Billionaire Infosys Ltd. co-founder Nandan Nilekani will donate $38.5 million to his alma mater Indian Institute of Technology Bombay, making one of the largest such gifts by an alumnus of an educational institution in the country.

(Bloomberg) — Billionaire Infosys Ltd. co-founder Nandan Nilekani will donate $38.5 million to his alma mater Indian Institute of Technology Bombay, making one of the largest such gifts by an alumnus of an educational institution in the country.

The grant takes the technologist’s total donations to the school to 4 billion rupees ($49 million) and is intended to foster research in emerging areas while supporting a deep-tech startup ecosystem, Nilekani’s office announced on Tuesday after a memorandum signing by the two parties.
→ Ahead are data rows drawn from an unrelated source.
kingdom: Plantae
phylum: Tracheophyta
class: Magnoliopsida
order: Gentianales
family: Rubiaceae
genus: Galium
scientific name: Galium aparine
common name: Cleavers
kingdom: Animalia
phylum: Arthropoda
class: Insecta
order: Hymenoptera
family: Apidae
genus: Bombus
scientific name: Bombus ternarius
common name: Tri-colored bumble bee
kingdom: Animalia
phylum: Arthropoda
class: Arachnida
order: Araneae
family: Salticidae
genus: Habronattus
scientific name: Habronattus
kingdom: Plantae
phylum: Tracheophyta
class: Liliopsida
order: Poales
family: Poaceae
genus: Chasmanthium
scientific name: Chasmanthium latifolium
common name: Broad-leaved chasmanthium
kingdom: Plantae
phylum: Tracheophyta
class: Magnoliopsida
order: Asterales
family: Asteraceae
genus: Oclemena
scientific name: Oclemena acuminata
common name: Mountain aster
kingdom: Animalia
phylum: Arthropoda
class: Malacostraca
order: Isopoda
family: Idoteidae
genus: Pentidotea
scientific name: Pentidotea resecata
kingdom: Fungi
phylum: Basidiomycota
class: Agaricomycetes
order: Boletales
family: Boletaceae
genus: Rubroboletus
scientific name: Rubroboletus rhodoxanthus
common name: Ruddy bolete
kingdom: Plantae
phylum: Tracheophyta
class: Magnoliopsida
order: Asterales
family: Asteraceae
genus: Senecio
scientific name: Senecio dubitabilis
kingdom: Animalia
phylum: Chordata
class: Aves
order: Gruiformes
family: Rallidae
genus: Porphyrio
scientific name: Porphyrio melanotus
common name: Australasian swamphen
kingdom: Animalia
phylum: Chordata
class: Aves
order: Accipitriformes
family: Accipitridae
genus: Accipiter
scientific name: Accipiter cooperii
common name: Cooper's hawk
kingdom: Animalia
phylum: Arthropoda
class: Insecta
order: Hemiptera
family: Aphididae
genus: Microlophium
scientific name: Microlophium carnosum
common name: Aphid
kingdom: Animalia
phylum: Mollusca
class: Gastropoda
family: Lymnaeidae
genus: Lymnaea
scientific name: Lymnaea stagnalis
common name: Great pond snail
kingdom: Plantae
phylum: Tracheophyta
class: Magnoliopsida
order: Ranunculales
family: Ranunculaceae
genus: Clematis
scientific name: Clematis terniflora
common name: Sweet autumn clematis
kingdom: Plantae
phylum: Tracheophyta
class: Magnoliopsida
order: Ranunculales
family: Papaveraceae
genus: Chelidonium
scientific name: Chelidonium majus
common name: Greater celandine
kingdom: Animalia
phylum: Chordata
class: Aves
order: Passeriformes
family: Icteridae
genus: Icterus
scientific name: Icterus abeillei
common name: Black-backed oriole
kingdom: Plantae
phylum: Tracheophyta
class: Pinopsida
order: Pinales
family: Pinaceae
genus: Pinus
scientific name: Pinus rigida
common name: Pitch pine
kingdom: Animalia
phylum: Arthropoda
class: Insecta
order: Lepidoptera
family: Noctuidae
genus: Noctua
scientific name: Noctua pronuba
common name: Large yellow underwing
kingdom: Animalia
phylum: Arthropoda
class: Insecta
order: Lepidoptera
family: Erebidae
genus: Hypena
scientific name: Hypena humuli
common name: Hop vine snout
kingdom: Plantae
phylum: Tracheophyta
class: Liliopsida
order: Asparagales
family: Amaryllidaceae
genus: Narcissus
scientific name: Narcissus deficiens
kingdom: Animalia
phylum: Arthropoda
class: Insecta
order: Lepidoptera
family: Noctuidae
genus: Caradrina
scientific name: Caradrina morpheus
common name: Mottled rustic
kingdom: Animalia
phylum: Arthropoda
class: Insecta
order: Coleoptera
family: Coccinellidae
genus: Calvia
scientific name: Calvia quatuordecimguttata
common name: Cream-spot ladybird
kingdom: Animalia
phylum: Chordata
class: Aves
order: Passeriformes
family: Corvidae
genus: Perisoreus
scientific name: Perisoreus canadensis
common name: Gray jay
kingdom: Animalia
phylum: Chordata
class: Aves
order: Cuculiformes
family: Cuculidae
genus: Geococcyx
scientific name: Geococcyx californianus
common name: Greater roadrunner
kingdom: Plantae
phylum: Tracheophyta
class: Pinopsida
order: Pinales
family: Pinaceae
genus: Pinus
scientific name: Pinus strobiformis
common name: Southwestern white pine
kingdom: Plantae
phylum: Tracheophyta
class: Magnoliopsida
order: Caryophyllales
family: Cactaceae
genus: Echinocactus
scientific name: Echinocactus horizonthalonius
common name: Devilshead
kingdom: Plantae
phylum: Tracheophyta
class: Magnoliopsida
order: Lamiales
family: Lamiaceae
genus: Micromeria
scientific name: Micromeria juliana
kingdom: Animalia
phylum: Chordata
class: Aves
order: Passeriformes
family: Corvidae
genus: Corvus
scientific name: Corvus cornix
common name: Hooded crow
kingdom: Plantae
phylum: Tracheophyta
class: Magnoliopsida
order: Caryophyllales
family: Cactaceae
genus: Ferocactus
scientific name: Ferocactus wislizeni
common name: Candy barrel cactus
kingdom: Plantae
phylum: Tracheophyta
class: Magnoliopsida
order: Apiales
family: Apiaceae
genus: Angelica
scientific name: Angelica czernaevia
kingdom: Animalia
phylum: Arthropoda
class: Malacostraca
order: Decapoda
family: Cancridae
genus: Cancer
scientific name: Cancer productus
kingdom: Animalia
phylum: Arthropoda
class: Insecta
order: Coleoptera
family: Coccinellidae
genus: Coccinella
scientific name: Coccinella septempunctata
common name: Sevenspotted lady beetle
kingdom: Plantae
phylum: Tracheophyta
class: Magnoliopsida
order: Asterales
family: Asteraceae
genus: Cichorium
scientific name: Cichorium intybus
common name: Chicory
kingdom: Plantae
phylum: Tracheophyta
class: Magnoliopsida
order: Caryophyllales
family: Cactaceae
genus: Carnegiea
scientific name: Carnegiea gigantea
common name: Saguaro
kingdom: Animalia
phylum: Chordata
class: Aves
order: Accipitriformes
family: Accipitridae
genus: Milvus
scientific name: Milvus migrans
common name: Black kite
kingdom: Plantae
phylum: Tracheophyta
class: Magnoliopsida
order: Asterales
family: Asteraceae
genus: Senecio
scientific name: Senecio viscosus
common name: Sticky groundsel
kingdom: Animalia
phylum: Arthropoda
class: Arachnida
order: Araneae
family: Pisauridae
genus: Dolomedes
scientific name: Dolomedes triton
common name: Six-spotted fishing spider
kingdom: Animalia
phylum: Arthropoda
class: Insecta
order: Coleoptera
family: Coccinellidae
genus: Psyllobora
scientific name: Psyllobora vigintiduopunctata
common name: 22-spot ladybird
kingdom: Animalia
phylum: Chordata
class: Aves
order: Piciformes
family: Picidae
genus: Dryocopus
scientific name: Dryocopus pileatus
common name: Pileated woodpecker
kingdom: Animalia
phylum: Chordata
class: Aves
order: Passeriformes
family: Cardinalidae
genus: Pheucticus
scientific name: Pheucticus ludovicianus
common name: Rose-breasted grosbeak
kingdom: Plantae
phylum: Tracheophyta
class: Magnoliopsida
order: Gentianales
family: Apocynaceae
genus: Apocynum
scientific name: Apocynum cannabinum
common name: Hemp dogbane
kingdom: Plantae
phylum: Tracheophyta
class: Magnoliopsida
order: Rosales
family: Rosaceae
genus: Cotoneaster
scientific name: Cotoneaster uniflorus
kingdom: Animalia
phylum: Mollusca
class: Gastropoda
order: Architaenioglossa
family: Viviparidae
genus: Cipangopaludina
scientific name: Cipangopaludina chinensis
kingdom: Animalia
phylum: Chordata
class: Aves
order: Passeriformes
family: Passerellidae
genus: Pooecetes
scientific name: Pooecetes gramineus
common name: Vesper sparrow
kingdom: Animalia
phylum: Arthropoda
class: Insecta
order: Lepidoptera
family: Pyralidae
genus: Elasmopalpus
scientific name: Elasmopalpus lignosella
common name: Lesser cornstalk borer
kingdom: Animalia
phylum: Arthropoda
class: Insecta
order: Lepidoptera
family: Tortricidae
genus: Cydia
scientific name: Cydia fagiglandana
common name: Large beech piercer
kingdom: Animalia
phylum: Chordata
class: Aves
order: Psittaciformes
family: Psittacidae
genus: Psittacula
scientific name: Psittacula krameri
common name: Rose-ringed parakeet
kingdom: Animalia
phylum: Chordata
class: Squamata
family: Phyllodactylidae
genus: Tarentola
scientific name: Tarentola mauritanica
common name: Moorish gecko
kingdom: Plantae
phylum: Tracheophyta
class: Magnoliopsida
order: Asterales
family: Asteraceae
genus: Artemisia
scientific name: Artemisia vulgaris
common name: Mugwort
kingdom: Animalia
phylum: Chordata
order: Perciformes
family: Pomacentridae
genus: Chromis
Nilekani, who shot to prominence after founding the IT services pioneer Infosys, in 1973 joined what’s become known as the country’s pre-eminent engineering and technology learning institution. He helped establish Infosys in 1981, a few summers after graduating from what’s often called India’s MIT.

“It’s a tribute to the place that has given me so much and a commitment to the students who will shape our world tomorrow,” Nilekani, now Infosys’s chairman, said in the announcement.

Nilekani and his peers in India’s $245 billion IT outsourcing industry have leaned toward education in their philanthropic efforts. In 2019, billionaire Azim Premji of Wipro Ltd. donated company shares worth billions of dollars to his education-focused charitable arm, which runs the Premji University. Narayana Murthy, another Infosys co-founder, donated over $5 million to Harvard University toward the study of India’s literary heritage. And Shiv Nadar, founder of HCL Ltd., donated more than $12 million to a foundation that backs education initiatives.

IIT Bombay intends to set up centers to help startups in areas such as artificial intelligence, green energy and quantum computing, according to Tuesday’s announcement. It aims to raise $500 million over the next five years including from alumni, it said.